2013年6月30日日曜日

イノセント・ガーデン

アリスはもう帰らない。

イノセント・ガーデン('13)
監督:パク・チャヌク
出演:ミア・ワシコウスカ、マシュー・グード



白ウサギは謎めいた金髪の好紳士。ラビットホールは鍵。
ただし、アリスが落ちてきた不思議の国には、マッドハッターも三月ウサギもトランプ兵もなく、白ウサギ=紳士とアリスだけ。そしてアリスは一人不思議の国の女王様になる。
そんなパク・チャヌク版『不思議の国のアリス』にも見えました。

他の人より鋭い感覚を持つがゆえに、孤立している少女インディア・ストーカー。18歳の誕生日を迎え、プレゼントに謎の鍵が届けられたとき、一番の理解者であった父親が事故で亡くなる。
父の葬儀の日、それまで存在すら知らなかった叔父のチャーリーが現れた。容姿も性格も非の打ちどころがなく、何かとインディアに優しいチャーリーに、母親は好意を抱くが、インディアは惹かれながらも不審を抱いていた。
同じころ、インディアの周りでは、長年勤めていた家政婦や祖母が失踪していった。チャーリーの出現と彼女らの失踪は関わりがあるのか。誕生日に届けられた鍵は、何を開けるものなのか。

ミア・ワシコウスカといえば、ティム・バートン版『アリス・イン・ワンダーランド』のアリス。変わり者で不機嫌そうな顔の彼女が、アンダーランドの冒険と戦いを経て、活き活きとした表情になっていくのが魅力的だった。
本作のミアも、憂鬱そうな表情からしだいに活き活きとしてくるのが魅力なのだが、アリスに比べインディアの冒険はよりおぞましく、生々しく、それでいて美しい。
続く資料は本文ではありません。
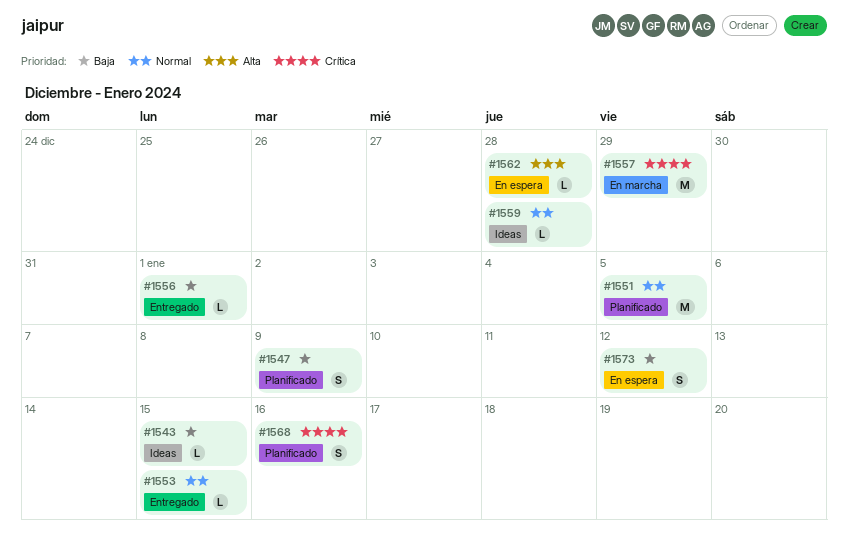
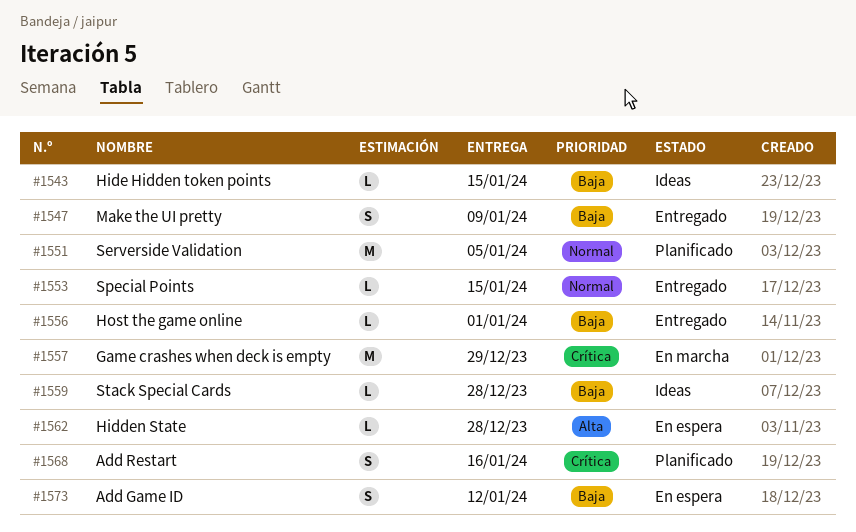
#1547, status: Planificado -> Entregado
#1559, priority: Normal -> Baja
ゆで卵をテーブルの上でゴリゴリと転がす音。脚を這い登るクモ。血のついた鉛筆を削る音。インディアが履く新しい靴。草むらに飛び散る血。細やかで危険で美しい描写が、インディアの鋭敏な感覚を伝えるだけでなく、エロティシズムさえにじませる。
シャワーと自慰というダイレクトなシーンもあるが、それよりもエロティシズムが高いシーンが、インディアとチャーリーの連弾。ほんのわずかに動くインディアの足首が、また一段と官能的なのである。

『アリス』のときはあまりセクシュアリティを感じなかったミアだが、本作ではおそろしく妖艶。叔父・チャーリーのマシュー・グードも、相手を見つめる大きな瞳と微笑を絶やさない口元が、謎めいた魅力と危うさに満ちている。この2人の間に立つ母親・エヴィのニコール・キッドマンが、本来もっとも華やかでゴージャス感もあるというのに、霞んでみえるほどである。
もっとも、ここでは母親が霞むことが正しい。エヴィとインディア/チャーリーの間には、彼女が思っている以上に大きな壁がある。おそらくその正体は、チャーリーとインディアとをつなぐストーカー家の血筋である。(本作の原題は『Stoker』)

アリスは一人不思議の国に留まる……とはいったものの、実際のところインディアは住み慣れた庭(=イノセント・ガーデン)から旅立っていく。つまりは少女から女性への変態であり、脈々と伝わる血筋の目覚めでもある。欲望から解き放たれ、その血筋からも自身を解き放ったアリスは、もうもとの少女に戻ることはできないのだ。